=== Section Start ===

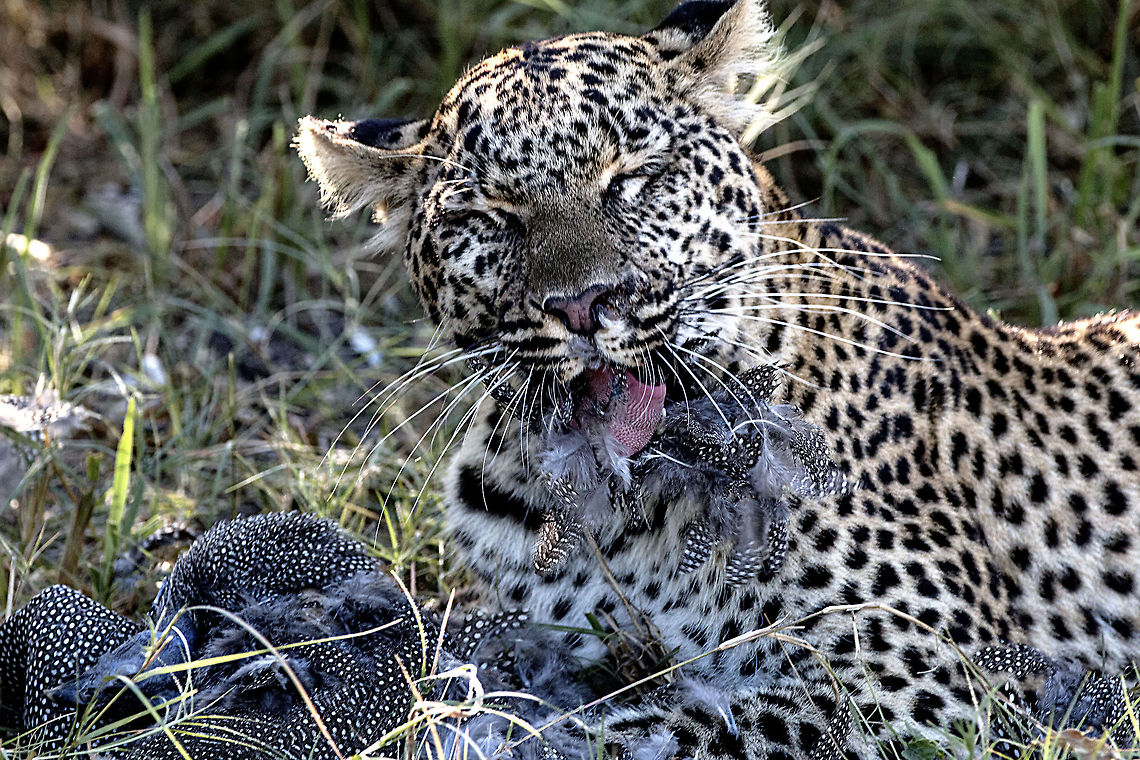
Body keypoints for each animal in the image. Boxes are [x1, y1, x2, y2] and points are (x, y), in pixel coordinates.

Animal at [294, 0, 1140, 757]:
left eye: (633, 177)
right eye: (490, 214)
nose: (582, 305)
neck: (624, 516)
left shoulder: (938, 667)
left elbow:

=== Section End ===

## What you will do
Leave nothing out but the pictures when transcribing the records.

## Exercise output
Body keypoints for each animal in the image. Boxes are [x1, y1, x2, y2] and points are (x, y), in pixel coordinates.

Animal at [294, 0, 1140, 757]:
left eye: (633, 177)
right eye: (490, 214)
nose: (582, 305)
neck: (624, 516)
left shoulder: (938, 667)
left elbow:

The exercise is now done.